Portrait of the Artist as a Ripe 引き籠もり
vACT's upcoming "Kuroko" breaks Shigematsu out of his shell
But the strikingly numerous tourists mostly slid silently past one another, avoiding eye-contact, like self-effacing kuroko or indrawn hikikimori.
Kabuki actor propelled by three black-clad kuroko. Image: Utagawa Kuniyoshi
In such a setting, can an emotionally crippled Maya turn tables and become an empowering enabler, a kuroko in her own right, to the parent who has so long both nurtured and stunted her? Without tipping off any plot-spoilers, it may be noteworthy that vAct has cast martial arts expert Kanon Suzuki Hewitt in the hikikimori role.
Such questions – paradoxes of mutual interdependence and the “terrible beauty of life” underlying even the deepest intergenerational and interpersonal silences – animate both Empire of the Son and One-Hour Photo, Tetsuro’s prior vAct productions. But in each of these previous tours de force, Tetsuro himself was front-and-center as writer, solo performer and memoirist.
Each time he was brilliantly and crucially – but less visibly – supported by a bevy of A-list Vancouver theatrical talent, including Pi Theatre director Richard Wolfe, vAct producer Donna Yamamoto, Dramaturge Heidi Taylor, Sound Designer/Composer Steve Charles, Lighting Designer Gerald King, Costume Designer Barbara Clayden, Tech Director Jayson McLean and more.
In the new play, though, Tetsuro sidelines himself into the invisible kuroko role of an unseen playwright, ceding the centre stage instead to a quintet of Asian-Canadian actors -- Hewitt’s Maya, along with John Ng, Manami Hara, Lou Ticzon and Donna Soares. Many recidivists on the technical side, too, but some notable newcomers as well, such as Director Amiel Gladstone (of Onegin fame), Set Designer Sophie Tang, Costume Designer Christine Reimer and Sound Designer Sammie Hatch; an offstage “creative team” of 15 technical credits, in all.
Working with so many “invisible” kuroko enablers and onstage co-stars is something new for Tetsuro. And, like any expectant parent (no matter how many times you’ve already been to the delivery room before), there’s a fair amount of nervous anticipation.
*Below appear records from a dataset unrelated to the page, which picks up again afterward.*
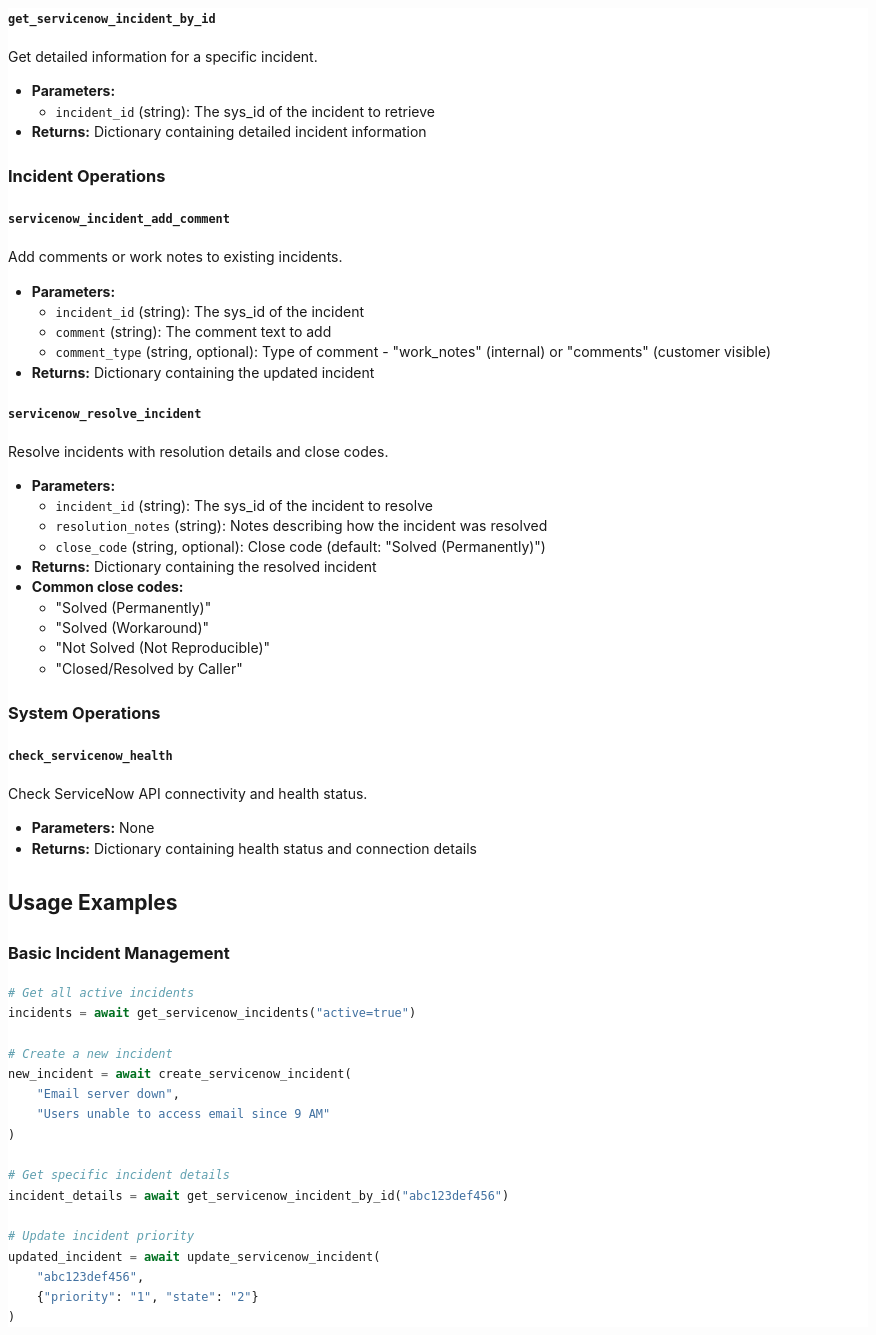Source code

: #### `get_servicenow_incident_by_id`
Get detailed information for a specific incident.
- **Parameters:**
  - `incident_id` (string): The sys_id of the incident to retrieve
- **Returns:** Dictionary containing detailed incident information

### Incident Operations

#### `servicenow_incident_add_comment`
Add comments or work notes to existing incidents.
- **Parameters:**
  - `incident_id` (string): The sys_id of the incident
  - `comment` (string): The comment text to add
  - `comment_type` (string, optional): Type of comment - "work_notes" (internal) or "comments" (customer visible)
- **Returns:** Dictionary containing the updated incident

#### `servicenow_resolve_incident`
Resolve incidents with resolution details and close codes.
- **Parameters:**
  - `incident_id` (string): The sys_id of the incident to resolve
  - `resolution_notes` (string): Notes describing how the incident was resolved
  - `close_code` (string, optional): Close code (default: "Solved (Permanently)")
- **Returns:** Dictionary containing the resolved incident
- **Common close codes:**
  - "Solved (Permanently)"
  - "Solved (Workaround)"
  - "Not Solved (Not Reproducible)"
  - "Closed/Resolved by Caller"

### System Operations

#### `check_servicenow_health`
Check ServiceNow API connectivity and health status.
- **Parameters:** None
- **Returns:** Dictionary containing health status and connection details


## Usage Examples

### Basic Incident Management
```python
# Get all active incidents
incidents = await get_servicenow_incidents("active=true")

# Create a new incident
new_incident = await create_servicenow_incident(
    "Email server down", 
    "Users unable to access email since 9 AM"
)

# Get specific incident details
incident_details = await get_servicenow_incident_by_id("abc123def456")

# Update incident priority
updated_incident = await update_servicenow_incident(
    "abc123def456", 
    {"priority": "1", "state": "2"}
)
```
Once we peel him out of his black, rubberized integument, though, and plonk him (as per the canons of Japanese hospitality) into a 40o C cedar hot tub, he starts to relax and philosophize. At least, after all, this time he’s in a more overtly paternal role; he’s already seeded his brain-child script and is now cheer-leading from the sidelines rather than personally pushing the show through its labour pains of birth.
But he’s already mooting his next production. Once again, he’ll return to the spotlight in a solo performance, but only in a derivative stage-show spun off from a book project he has in mind. Still a “paternal,” generative role, then, but by no means patriarchal. It’s all about masculinity.
“So how,” he ponders, “do you stake out your manliness in most modern societies? Maybe by making a lot of money. Or sexual conquests. Or swagger. Or winning fights. Or risk-taking. Or tough-as-nails stoicism.
“Pretty unprepossessing gallery of types, when you think about it: the greed-head, the sexual predator, the braggart, the thug, the daredevil fool, the numb catatonic. There’s got to be a better way, and that’s what I aim to study out in this next work."
A samurai project, is it then, for a deeper contemporary understanding of bushido (武士道), the warrior’s spiritual path? Tetsuro laughs, “If I’d been alive alongside my samurai ancestors in feudal Japan, with my dismal eyesight they’d have stuck me away in a back room of the castle as a squinty accountant or somesuch.
"But, for this book and play, I want to think through a new way to make myself the Manliest Man on Earth. In fact, that’ll be the title of the project.”
There he sits, the Manliest Man-to-be, wan and slight in the bath, his moustache drooping, for once, steamed out of its customary perky tumescence. Yet I’m convinced he’ll deliver as promised on the next show, just as he has on so many improbable projects to date.
Kuroko runs November 6-17 at the Cultch Historic Theatre (several shows already sold out and tickets are going fast). The Manliest Man on Earth, he estimates will come out about three years after that.
“By then, my daughter, Mika, will be 19, a young woman, already, on the verge of her own independence. And my son, Taizo, will be in his mid-teens, defining himself. I hope this exercise will prove useful to them.”
By then I’ll be rounding on my 80’s, I hope, I look forward to learning a lot more about how to be a Man from this youngest of Old Souls.